The problem:
The data below calls for an exact copy.

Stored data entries

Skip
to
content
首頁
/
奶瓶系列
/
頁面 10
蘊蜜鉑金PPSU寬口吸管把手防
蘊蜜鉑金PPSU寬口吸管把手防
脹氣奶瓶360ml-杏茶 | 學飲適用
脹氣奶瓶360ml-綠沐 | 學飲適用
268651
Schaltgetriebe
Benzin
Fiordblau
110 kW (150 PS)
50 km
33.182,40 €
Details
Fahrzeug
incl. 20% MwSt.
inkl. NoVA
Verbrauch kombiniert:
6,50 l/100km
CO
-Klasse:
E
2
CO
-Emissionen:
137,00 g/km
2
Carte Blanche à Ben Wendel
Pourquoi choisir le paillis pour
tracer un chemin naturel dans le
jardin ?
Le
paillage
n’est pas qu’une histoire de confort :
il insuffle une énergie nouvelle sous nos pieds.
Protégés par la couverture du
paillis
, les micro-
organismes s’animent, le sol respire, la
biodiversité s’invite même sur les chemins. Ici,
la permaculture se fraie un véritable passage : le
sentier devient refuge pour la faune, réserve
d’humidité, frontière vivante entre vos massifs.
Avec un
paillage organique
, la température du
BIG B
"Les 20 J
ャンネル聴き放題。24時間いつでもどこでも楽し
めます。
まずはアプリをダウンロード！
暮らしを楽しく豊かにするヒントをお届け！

Answer area:
Skip
to
content
首頁
/
奶瓶系列
/
頁面 10
蘊蜜鉑金PPSU寬口吸管把手防
蘊蜜鉑金PPSU寬口吸管把手防
脹氣奶瓶360ml-杏茶 | 學飲適用
脹氣奶瓶360ml-綠沐 | 學飲適用
268651
Schaltgetriebe
Benzin
Fiordblau
110 kW (150 PS)
50 km
33.182,40 €
Details
Fahrzeug
incl. 20% MwSt.
inkl. NoVA
Verbrauch kombiniert:
6,50 l/100km
CO
-Klasse:
E
2
CO
-Emissionen:
137,00 g/km
2
Carte Blanche à Ben Wendel
Pourquoi choisir le paillis pour
tracer un chemin naturel dans le
jardin ?
Le
paillage
n’est pas qu’une histoire de confort :
il insuffle une énergie nouvelle sous nos pieds.
Protégés par la couverture du
paillis
, les micro-
organismes s’animent, le sol respire, la
biodiversité s’invite même sur les chemins. Ici,
la permaculture se fraie un véritable passage : le
sentier devient refuge pour la faune, réserve
d’humidité, frontière vivante entre vos massifs.
Avec un
paillage organique
, la température du
BIG B
"Les 20 J
ャンネル聴き放題。24時間いつでもどこでも楽し
めます。
まずはアプリをダウンロード！
暮らしを楽しく豊かにするヒントをお届け！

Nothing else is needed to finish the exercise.